QUENTIN ROOSEVELT’S POSTING to Long Island filled Flora Whitney with joy. She and Quentin were besotted with each other, to the extent that they had secretly become engaged. The Whitney estate at Old Westbury was near enough to Mineola for them to spoon whenever Quentin got an evening pass from Hazelhurst Field, and Sagamore Hill was available for weekend trysts. Edith Roosevelt had taken to Flora (as she had not to Grace). Knowing how little time the two nineteen-year-olds were likely to have together, she encouraged their closeness.

“Ah, Fouf,” Quentin wrote from camp, using Flora’s family nickname, “I don’t yet see how you can love me,—still I feel as tho’ it were all a dream from which some time I will wake … with nothing left to me but the memory of beauty and the wonder of it all.”

#####

* **Written task**
Answer these about the passage on Quentin Roosevelt and Flora Whitney:
(a) How old were Quentin and Flora?
(b) Where was the Whitney estate?
(c) What family nickname did Quentin use for Flora in his letter from camp?

* **Given records**
#####

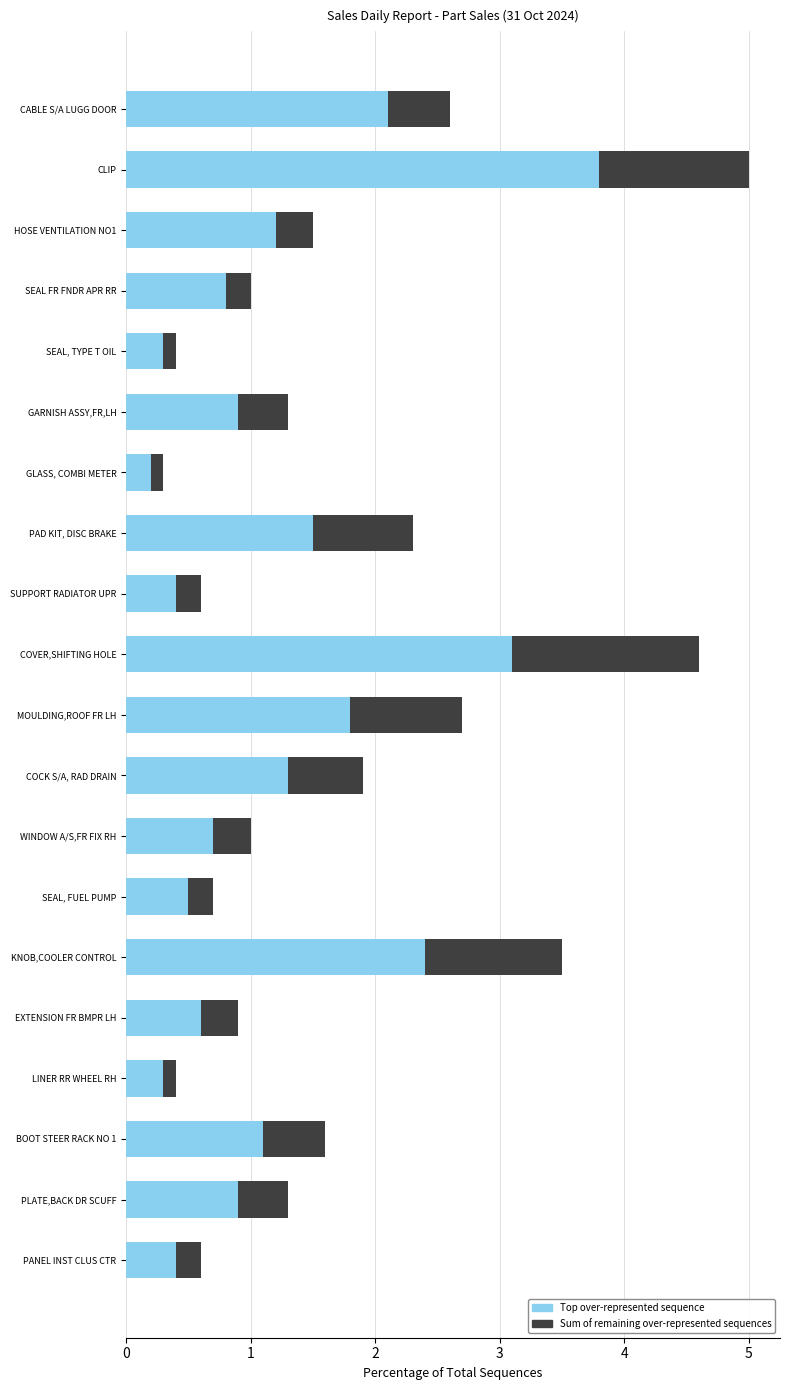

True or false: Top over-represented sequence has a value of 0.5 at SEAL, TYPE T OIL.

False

#####

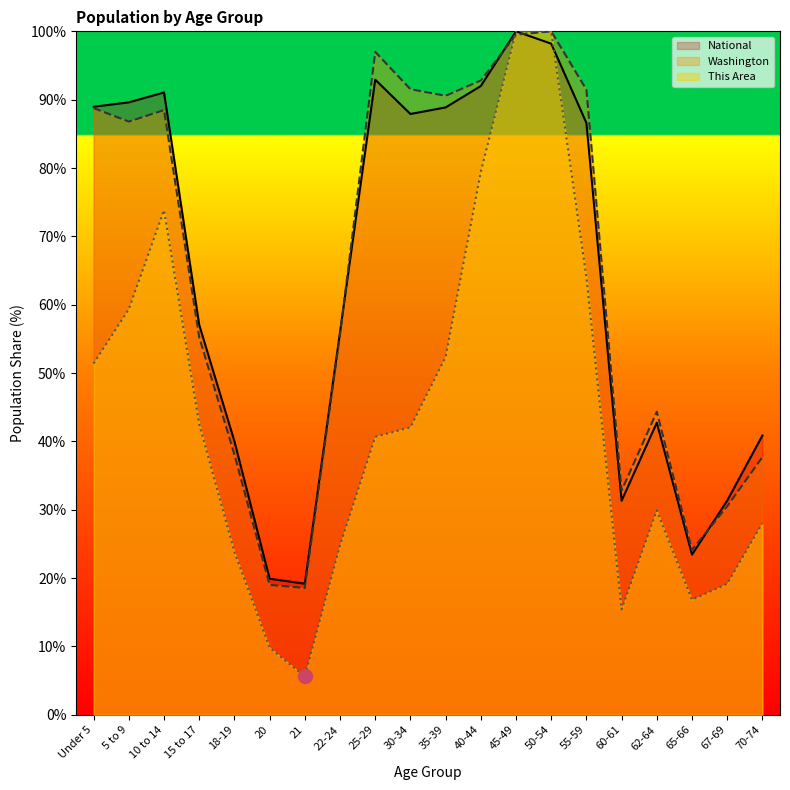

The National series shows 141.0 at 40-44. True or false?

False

#####

* **Exercise answer**
(a) Nineteen.
(b) Old Westbury.
(c) Fouf.